In particular, in the Conference, regions don’t outweigh, also because the decision- making models in Conference, as agreements or advices, have a modest collaborative charge, especially when the participation of the Regions’ Governors is following an exception of the distribution of legislative competences, because these models give the definitive appreciation on region’s participation to the State power.

Otherwise, the reform of the Title V, based on the article 114 of the Constitution, provides for equal relations between the State and Regions, that requires the collaboration of find implementation through bilateral instruments.

On the other hand, in the constitutional law case the Conferences become the main collaboration tool in the intersubjective relationships, and also the current practice show the growth of the Conferences’ political role, that can influence government decisions, even through the consultation activity.

For these reasons, the judgement on the suitability of the Conferences to synthesize all the cooperation’s needs, is disputed in the doctrine, and also assume centrality in the general order of the intersubjective fitting.
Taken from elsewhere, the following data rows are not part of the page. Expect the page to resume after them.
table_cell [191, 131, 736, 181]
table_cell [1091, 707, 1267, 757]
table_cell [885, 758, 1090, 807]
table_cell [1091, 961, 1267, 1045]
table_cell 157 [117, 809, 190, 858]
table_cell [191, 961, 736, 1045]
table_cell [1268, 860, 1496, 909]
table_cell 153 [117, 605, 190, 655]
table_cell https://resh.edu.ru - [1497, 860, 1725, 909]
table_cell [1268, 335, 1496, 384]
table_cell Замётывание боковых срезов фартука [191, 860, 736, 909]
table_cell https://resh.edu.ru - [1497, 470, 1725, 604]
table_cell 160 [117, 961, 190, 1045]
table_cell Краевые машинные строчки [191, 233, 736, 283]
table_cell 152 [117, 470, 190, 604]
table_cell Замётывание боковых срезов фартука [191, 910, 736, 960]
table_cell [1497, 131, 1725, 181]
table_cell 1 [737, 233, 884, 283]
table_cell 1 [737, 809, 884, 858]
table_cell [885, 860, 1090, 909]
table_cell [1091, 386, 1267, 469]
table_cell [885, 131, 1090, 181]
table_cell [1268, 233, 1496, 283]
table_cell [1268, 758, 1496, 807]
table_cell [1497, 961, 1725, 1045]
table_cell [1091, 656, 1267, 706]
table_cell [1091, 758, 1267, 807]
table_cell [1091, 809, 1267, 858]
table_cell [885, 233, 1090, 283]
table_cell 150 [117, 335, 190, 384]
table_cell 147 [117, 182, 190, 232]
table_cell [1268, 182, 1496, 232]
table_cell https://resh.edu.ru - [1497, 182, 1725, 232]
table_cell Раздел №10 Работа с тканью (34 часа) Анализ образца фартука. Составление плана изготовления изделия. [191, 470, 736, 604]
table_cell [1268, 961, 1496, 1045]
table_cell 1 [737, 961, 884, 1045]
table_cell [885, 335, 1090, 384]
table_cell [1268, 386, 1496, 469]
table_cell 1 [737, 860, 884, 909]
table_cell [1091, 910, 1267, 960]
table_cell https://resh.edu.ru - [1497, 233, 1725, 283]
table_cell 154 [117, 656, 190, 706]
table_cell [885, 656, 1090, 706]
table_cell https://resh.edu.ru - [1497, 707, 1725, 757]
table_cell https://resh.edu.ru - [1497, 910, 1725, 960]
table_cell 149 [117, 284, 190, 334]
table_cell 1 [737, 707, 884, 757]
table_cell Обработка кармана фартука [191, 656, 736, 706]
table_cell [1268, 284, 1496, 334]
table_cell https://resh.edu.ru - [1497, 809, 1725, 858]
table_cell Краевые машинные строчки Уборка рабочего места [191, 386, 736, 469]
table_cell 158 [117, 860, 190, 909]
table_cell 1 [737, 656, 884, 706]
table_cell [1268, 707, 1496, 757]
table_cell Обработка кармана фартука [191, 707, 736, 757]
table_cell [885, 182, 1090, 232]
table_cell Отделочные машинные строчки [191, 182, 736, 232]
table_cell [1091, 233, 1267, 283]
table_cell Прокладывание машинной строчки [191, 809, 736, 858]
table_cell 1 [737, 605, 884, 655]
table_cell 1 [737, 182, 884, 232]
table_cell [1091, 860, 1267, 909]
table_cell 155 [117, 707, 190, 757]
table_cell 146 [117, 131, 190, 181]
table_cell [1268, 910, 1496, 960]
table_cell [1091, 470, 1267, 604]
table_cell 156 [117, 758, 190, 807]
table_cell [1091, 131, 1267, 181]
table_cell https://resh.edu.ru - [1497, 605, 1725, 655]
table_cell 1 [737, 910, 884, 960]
The Conference seems to be an appropriate place for negotiation of State and regions’ shared wills, for the common objectives’ definition and for the determination of political planning acts’, because these are activities that must be conducted by the executive power; otherwise the Conference is not adequate to legitimate the compensative role, that the cooperation has in the Court constitutional’s law case.

In these cases, the removal of regional’s attributions requires an involvement of the regions in the procedure for the formation of law, that could be implemented by a Federal Chamber, formed by regions’ representatives, that might coexist with decision-making models adopted by the executive power in Conferences.